Specifically, the researchers calculated a neighborhood’s average eviction rate between 2013 and 2015. They found a clear link between high eviction and low voter turnout in both rural and urban areas, as well as in deep blue or deep red states.The hardship associated with eviction, they argue, puts strain on both the individual or family that gets evicted and on their social networks. For individuals, eviction lowers social trust, causes hardship, and decreases people’s faith in the legal system. These effects ripple through social networks, lowering voter turnout.
The researchers identify several ways this could affect elections or dilute the voting strength of particular groups. For example, renters are more likely to be Democrats, Black or Latino. This means that any link between turnout and eviction could disproportionately affect these groups.

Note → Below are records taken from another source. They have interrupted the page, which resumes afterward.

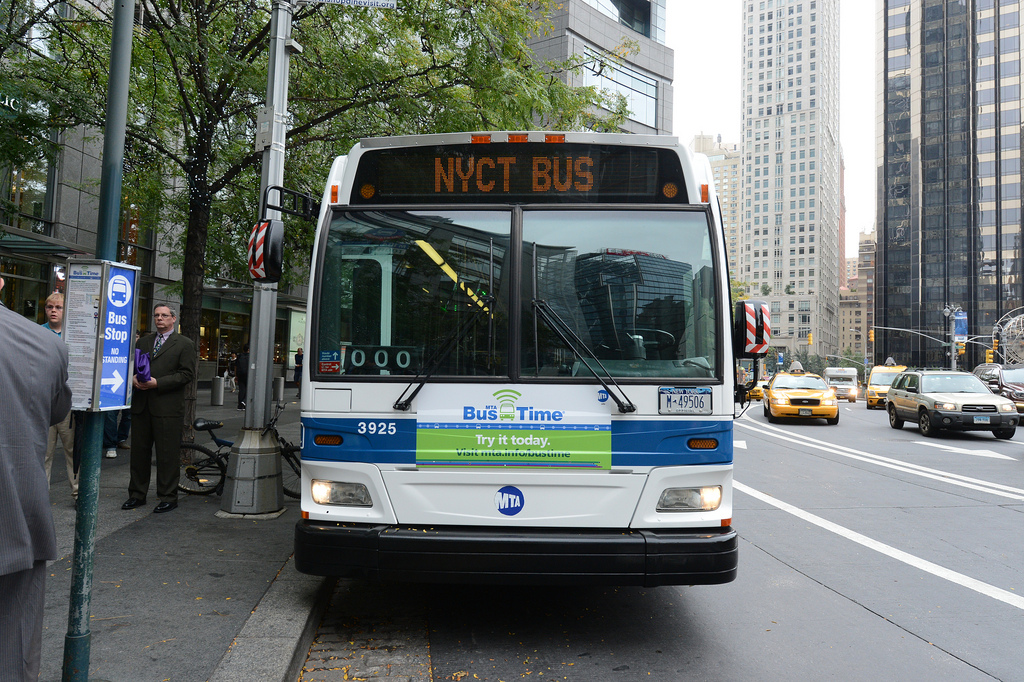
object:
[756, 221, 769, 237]
window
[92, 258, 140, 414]
sign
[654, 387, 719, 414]
plate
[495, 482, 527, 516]
logo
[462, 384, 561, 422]
logo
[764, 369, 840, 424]
taxi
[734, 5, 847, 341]
building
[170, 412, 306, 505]
bike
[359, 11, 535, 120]
leaves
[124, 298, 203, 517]
man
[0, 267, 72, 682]
man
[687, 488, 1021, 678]
road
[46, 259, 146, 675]
bus stop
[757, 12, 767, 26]
windows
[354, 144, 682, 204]
sign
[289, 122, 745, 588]
bus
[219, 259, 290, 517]
pole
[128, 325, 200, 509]
suit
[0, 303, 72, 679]
suit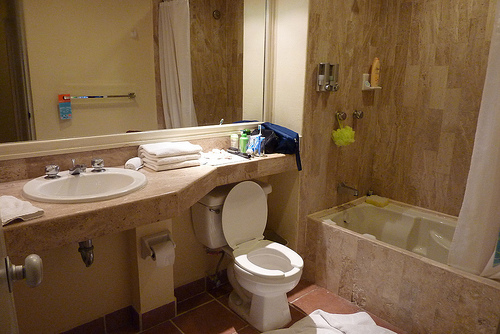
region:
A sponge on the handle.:
[337, 109, 359, 153]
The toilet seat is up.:
[216, 184, 277, 246]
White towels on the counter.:
[134, 137, 199, 183]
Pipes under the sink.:
[58, 237, 113, 274]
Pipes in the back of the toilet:
[200, 247, 222, 290]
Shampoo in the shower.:
[358, 47, 393, 101]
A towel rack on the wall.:
[59, 73, 154, 114]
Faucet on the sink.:
[47, 155, 135, 182]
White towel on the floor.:
[297, 298, 385, 328]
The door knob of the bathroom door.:
[3, 234, 38, 291]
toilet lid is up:
[217, 179, 281, 243]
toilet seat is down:
[235, 235, 310, 285]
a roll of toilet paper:
[148, 235, 183, 271]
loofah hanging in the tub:
[333, 108, 355, 149]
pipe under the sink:
[73, 234, 98, 266]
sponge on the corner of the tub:
[366, 187, 391, 208]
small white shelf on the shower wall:
[363, 84, 382, 92]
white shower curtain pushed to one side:
[155, 3, 211, 134]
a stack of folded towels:
[140, 137, 207, 174]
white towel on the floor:
[256, 305, 411, 332]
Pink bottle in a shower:
[369, 57, 382, 86]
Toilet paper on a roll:
[133, 230, 177, 265]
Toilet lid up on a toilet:
[221, 181, 268, 245]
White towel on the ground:
[260, 308, 407, 330]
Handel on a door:
[3, 254, 44, 288]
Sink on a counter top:
[19, 160, 147, 199]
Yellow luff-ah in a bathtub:
[331, 111, 355, 147]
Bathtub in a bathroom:
[306, 192, 499, 332]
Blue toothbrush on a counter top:
[254, 125, 265, 154]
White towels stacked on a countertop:
[135, 138, 205, 167]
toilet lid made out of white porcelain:
[214, 173, 274, 244]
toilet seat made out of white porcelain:
[230, 235, 304, 282]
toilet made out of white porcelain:
[191, 179, 302, 332]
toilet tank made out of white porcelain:
[191, 191, 224, 247]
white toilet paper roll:
[144, 227, 179, 269]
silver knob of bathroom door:
[7, 248, 39, 295]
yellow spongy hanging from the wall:
[328, 107, 357, 147]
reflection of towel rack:
[56, 82, 136, 107]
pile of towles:
[140, 128, 208, 178]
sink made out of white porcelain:
[31, 162, 139, 214]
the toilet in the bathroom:
[189, 177, 303, 330]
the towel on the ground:
[258, 308, 398, 332]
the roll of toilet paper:
[150, 239, 175, 266]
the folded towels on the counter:
[138, 140, 202, 170]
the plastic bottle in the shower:
[370, 56, 381, 86]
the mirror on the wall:
[0, 0, 275, 160]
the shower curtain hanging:
[447, 1, 499, 280]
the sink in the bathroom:
[22, 157, 146, 204]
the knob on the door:
[3, 253, 44, 293]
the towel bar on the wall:
[62, 91, 135, 100]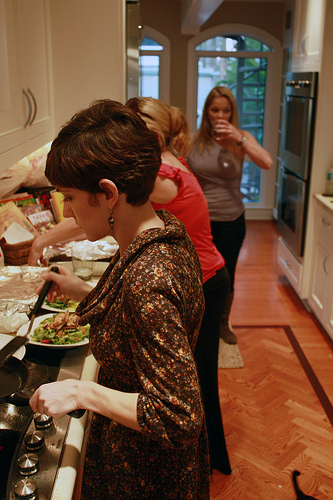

Their data also show how expanding voting access might reduce the impact of eviction on voting. For instance, they found that eviction’s impact on voter turnout was less significant in states with same-day voter registration. If it’s easier to vote, particularly for people who are “residentially unstable,” then eviction might be less likely to disrupt turnout.
Ultimately, what this research shows is that affordable housing isn’t just an economic problem, or an issue affecting individuals and families. Evictions have profound consequences for democracy itself.